Bush, Defense Secretary Robert Gates, and other US officials have insisted that the United States is not planning to go to war with Iran.

But worries about US military action against Tehran have increased as the Pentagon has deployed two aircraft carrier groups in the Gulf region off Iran's southwest coast, the highest concentration of US naval firepower there since the US-led invasion of Iraq in 2003.

The United States has also recently accused Iranian forces of supporting attacks on US troops in Iraq, though not openly pointing the finger at the Iranian government as behind the activity.

Reports elsewhere, however, claim that the US has contingency plans for a military attack on Iran. The London Times reported earlier Friday that senior British government officials fear Bush will launch an attack on Iran before his final term in office ends in a little less than two years.

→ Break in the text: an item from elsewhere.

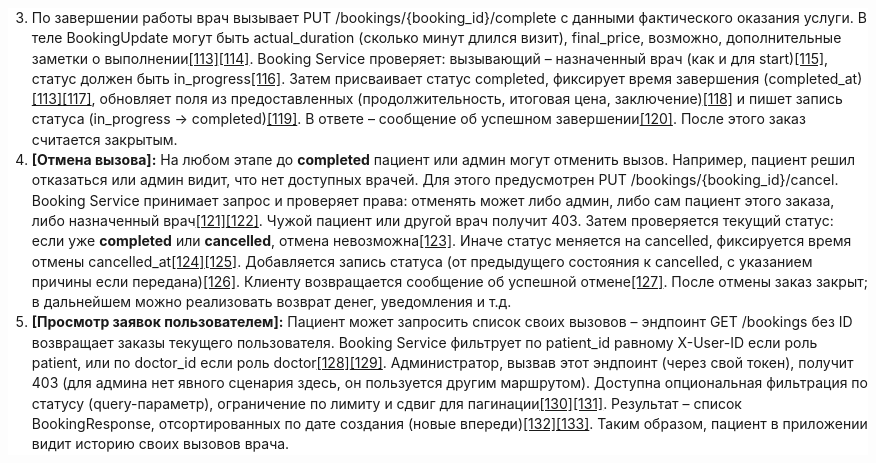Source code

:3.  По завершении работы врач вызывает PUT /bookings/{booking_id}/complete с данными фактического оказания услуги. В теле BookingUpdate могут быть actual_duration (сколько минут длился визит), final_price, возможно, дополнительные заметки о выполнении[\[113\]](https://github.com/ncux-ad/TOT_MVP/blob/6e228b03d1a32d61f60c812a6acb00a7540004ab/backend/booking-service/main.py#L576-L584)[\[114\]](https://github.com/ncux-ad/TOT_MVP/blob/6e228b03d1a32d61f60c812a6acb00a7540004ab/backend/booking-service/main.py#L582-L590). Booking Service проверяет: вызывающий – назначенный врач (как и для start)[\[115\]](https://github.com/ncux-ad/TOT_MVP/blob/6e228b03d1a32d61f60c812a6acb00a7540004ab/backend/booking-service/main.py#L563-L571), статус должен быть in_progress[\[116\]](https://github.com/ncux-ad/TOT_MVP/blob/6e228b03d1a32d61f60c812a6acb00a7540004ab/backend/booking-service/main.py#L570-L578). Затем присваивает статус completed, фиксирует время завершения (completed_at)[\[113\]](https://github.com/ncux-ad/TOT_MVP/blob/6e228b03d1a32d61f60c812a6acb00a7540004ab/backend/booking-service/main.py#L576-L584)[\[117\]](https://github.com/ncux-ad/TOT_MVP/blob/6e228b03d1a32d61f60c812a6acb00a7540004ab/backend/booking-service/main.py#L578-L586), обновляет поля из предоставленных (продолжительность, итоговая цена, заключение)[\[118\]](https://github.com/ncux-ad/TOT_MVP/blob/6e228b03d1a32d61f60c812a6acb00a7540004ab/backend/booking-service/main.py#L580-L588) и пишет запись статуса (in_progress -> completed)[\[119\]](https://github.com/ncux-ad/TOT_MVP/blob/6e228b03d1a32d61f60c812a6acb00a7540004ab/backend/booking-service/main.py#L589-L597). В ответе – сообщение об успешном завершении[\[120\]](https://github.com/ncux-ad/TOT_MVP/blob/6e228b03d1a32d61f60c812a6acb00a7540004ab/backend/booking-service/main.py#L598-L601). После этого заказ считается закрытым.
4.  **\[Отмена вызова\]:** На любом этапе до **completed** пациент или админ могут отменить вызов. Например, пациент решил отказаться или админ видит, что нет доступных врачей. Для этого предусмотрен PUT /bookings/{booking_id}/cancel. Booking Service принимает запрос и проверяет права: отменять может либо админ, либо сам пациент этого заказа, либо назначенный врач[\[121\]](https://github.com/ncux-ad/TOT_MVP/blob/6e228b03d1a32d61f60c812a6acb00a7540004ab/backend/booking-service/main.py#L406-L414)[\[122\]](https://github.com/ncux-ad/TOT_MVP/blob/6e228b03d1a32d61f60c812a6acb00a7540004ab/backend/booking-service/main.py#L408-L416). Чужой пациент или другой врач получит 403. Затем проверяется текущий статус: если уже **completed** или **cancelled**, отмена невозможна[\[123\]](https://github.com/ncux-ad/TOT_MVP/blob/6e228b03d1a32d61f60c812a6acb00a7540004ab/backend/booking-service/main.py#L416-L424). Иначе статус меняется на cancelled, фиксируется время отмены cancelled_at[\[124\]](https://github.com/ncux-ad/TOT_MVP/blob/6e228b03d1a32d61f60c812a6acb00a7540004ab/backend/booking-service/main.py#L422-L431)[\[125\]](https://github.com/ncux-ad/TOT_MVP/blob/6e228b03d1a32d61f60c812a6acb00a7540004ab/backend/booking-service/main.py#L424-L432). Добавляется запись статуса (от предыдущего состояния к cancelled, с указанием причины если передана)[\[126\]](https://github.com/ncux-ad/TOT_MVP/blob/6e228b03d1a32d61f60c812a6acb00a7540004ab/backend/booking-service/main.py#L429-L437). Клиенту возвращается сообщение об успешной отмене[\[127\]](https://github.com/ncux-ad/TOT_MVP/blob/6e228b03d1a32d61f60c812a6acb00a7540004ab/backend/booking-service/main.py#L438-L441). После отмены заказ закрыт; в дальнейшем можно реализовать возврат денег, уведомления и т.д.
5.  **\[Просмотр заявок пользователем\]:** Пациент может запросить список своих вызовов – эндпоинт GET /bookings без ID возвращает заказы текущего пользователя. Booking Service фильтрует по patient_id равному X-User-ID если роль patient, или по doctor_id если роль doctor[\[128\]](https://github.com/ncux-ad/TOT_MVP/blob/6e228b03d1a32d61f60c812a6acb00a7540004ab/backend/booking-service/main.py#L340-L348)[\[129\]](https://github.com/ncux-ad/TOT_MVP/blob/6e228b03d1a32d61f60c812a6acb00a7540004ab/backend/booking-service/main.py#L341-L349). Администратор, вызвав этот эндпоинт (через свой токен), получит 403 (для админа нет явного сценария здесь, он пользуется другим маршрутом). Доступна опциональная фильтрация по статусу (query-параметр), ограничение по лимиту и сдвиг для пагинации[\[130\]](https://github.com/ncux-ad/TOT_MVP/blob/6e228b03d1a32d61f60c812a6acb00a7540004ab/backend/booking-service/main.py#L350-L358)[\[131\]](https://github.com/ncux-ad/TOT_MVP/blob/6e228b03d1a32d61f60c812a6acb00a7540004ab/backend/booking-service/main.py#L352-L360). Результат – список BookingResponse, отсортированных по дате создания (новые впереди)[\[132\]](https://github.com/ncux-ad/TOT_MVP/blob/6e228b03d1a32d61f60c812a6acb00a7540004ab/backend/booking-service/main.py#L354-L362)[\[133\]](https://github.com/ncux-ad/TOT_MVP/blob/6e228b03d1a32d61f60c812a6acb00a7540004ab/backend/booking-service/main.py#L356-L364). Таким образом, пациент в приложении видит историю своих вызовов врача.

They fear that Bush will seek to "settle the Iranian question through military means," the daily reported, quoting unidentified senior British government sources.

"He (Bush) will not want to leave it unresolved for his successor," one of the sources told The Times.

A day earlier British Prime Minister Tony Blair insisted on BBC Radio that there is "no planning" under way for an attack on Iran, adding that he knew of "nobody" in Washington who was planning an invasion either.

"You can't absolutely predict every set of circumstances that comes about but sitting here now talking to you, I can tell you Iran is not Iraq," Blair said.